- Task requirements:
Retype the lines from the one containing "Judged by the" through the end of the data, inclusive, without changing anything.
# # # #
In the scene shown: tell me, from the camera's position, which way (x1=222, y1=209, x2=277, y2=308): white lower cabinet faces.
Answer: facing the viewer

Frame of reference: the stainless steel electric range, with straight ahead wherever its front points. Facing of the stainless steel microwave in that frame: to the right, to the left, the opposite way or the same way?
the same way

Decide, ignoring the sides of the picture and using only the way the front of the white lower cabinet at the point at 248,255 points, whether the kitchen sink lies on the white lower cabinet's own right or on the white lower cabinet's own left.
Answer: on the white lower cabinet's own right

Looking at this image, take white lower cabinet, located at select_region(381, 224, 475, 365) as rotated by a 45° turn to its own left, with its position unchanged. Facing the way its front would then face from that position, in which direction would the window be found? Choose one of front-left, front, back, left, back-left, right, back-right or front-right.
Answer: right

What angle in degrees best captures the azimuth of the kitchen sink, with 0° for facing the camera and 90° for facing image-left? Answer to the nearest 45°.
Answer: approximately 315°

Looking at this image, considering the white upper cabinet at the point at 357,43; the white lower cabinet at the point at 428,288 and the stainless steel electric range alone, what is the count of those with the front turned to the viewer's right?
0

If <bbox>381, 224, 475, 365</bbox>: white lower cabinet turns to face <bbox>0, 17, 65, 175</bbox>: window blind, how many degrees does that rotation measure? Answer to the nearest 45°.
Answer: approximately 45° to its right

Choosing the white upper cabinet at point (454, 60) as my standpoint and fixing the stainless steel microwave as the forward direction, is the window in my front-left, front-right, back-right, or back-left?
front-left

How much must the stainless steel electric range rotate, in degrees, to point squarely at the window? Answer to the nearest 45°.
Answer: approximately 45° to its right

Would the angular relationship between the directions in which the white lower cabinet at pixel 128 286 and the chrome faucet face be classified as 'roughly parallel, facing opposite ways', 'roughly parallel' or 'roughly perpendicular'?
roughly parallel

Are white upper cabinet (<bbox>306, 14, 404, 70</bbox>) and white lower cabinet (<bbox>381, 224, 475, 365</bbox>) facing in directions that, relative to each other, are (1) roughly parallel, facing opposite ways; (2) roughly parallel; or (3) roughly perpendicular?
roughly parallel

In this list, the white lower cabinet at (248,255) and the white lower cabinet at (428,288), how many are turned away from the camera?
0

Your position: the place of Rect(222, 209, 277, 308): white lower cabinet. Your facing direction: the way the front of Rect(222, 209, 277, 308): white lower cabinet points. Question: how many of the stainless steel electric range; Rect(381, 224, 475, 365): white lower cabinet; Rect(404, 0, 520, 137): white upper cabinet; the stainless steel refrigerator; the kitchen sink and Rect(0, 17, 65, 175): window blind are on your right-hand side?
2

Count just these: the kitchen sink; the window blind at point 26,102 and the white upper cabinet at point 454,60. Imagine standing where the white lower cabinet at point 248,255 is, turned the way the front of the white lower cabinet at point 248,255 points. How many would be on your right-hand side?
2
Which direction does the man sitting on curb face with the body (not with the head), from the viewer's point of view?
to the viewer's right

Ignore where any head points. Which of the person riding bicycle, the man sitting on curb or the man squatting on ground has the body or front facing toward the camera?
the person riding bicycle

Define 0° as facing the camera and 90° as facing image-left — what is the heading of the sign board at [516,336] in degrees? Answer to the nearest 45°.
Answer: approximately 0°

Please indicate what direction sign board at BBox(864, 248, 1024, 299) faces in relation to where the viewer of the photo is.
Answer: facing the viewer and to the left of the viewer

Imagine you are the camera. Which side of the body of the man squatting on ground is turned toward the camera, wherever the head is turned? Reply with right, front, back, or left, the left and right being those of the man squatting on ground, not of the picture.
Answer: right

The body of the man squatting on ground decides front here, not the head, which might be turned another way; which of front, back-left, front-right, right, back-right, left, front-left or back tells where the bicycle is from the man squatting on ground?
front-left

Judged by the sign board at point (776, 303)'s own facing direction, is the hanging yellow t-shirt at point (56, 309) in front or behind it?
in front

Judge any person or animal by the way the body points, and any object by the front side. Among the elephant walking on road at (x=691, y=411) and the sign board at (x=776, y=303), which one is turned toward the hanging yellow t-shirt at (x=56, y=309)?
# # # #
- Completed task:
Judged by the sign board at point (776, 303)'s own facing direction, is the hanging yellow t-shirt at point (56, 309) in front or behind it?
in front

Judge any person or animal by the way the body points, and any object by the front side. Among the elephant walking on road at (x=691, y=411) and the sign board at (x=776, y=303), which one is turned toward the hanging yellow t-shirt at (x=56, y=309)?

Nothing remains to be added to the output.